CTVR New Faculty Member

It is only through the senses that life is able to gather information about the environment in order to survive. Being highly visual creatures, humans gather visual information from two eyes that differ in position and optical imperfections. The result are two two-dimensional images on the left and right retinas blurred to different extents and viewed from different angles. How the cortex effortlessly merges these two different images into a single, clear, 3-D view of the world is the topic of our lab’s research. Our studies use a synergy of binocular wavefront technology, human psychophysics, and computational modeling. Wavefront sensing measures the optical imperfections –the wavefront aberrations – of light passing through the anterior segment of the eyes. Knowing the aberrations allows us to reconstruct of the type of blur a person has in each eye.

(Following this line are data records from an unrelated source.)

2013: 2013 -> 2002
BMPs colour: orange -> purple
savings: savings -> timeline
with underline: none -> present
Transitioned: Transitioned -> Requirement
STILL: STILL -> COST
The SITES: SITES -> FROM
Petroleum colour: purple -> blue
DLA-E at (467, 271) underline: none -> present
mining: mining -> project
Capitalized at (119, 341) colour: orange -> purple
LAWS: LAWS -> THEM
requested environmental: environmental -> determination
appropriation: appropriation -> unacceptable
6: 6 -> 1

Psychophysics measures the perceptual outcome: after visual information is being blurred through the ocular wavefront aberrations as well as after being processed by the cortex. However, psychophysics alone cannot distinguish between visual percepts that arise from neural mechanisms and the limitations caused by optical blur. We address this conundrum by coupling psychophysics with adaptive optics technology. This method minimizes optical limitations by correcting for the wavefront aberrations in the eyes. Hence, percepts brought about by the neural mechanisms can be measured in isolation. These measurements serve the eventual purpose of building an image computable model that explains how the brain chooses between selecting and balancing information from the two eyes. Such a model contributes to the longstanding gap in our basic neuroscientific knowledge of the mechanisms underlying binocular integration. It also helps clinicians predict individualized time-course changes to vision should a patient undergo ocular treatment.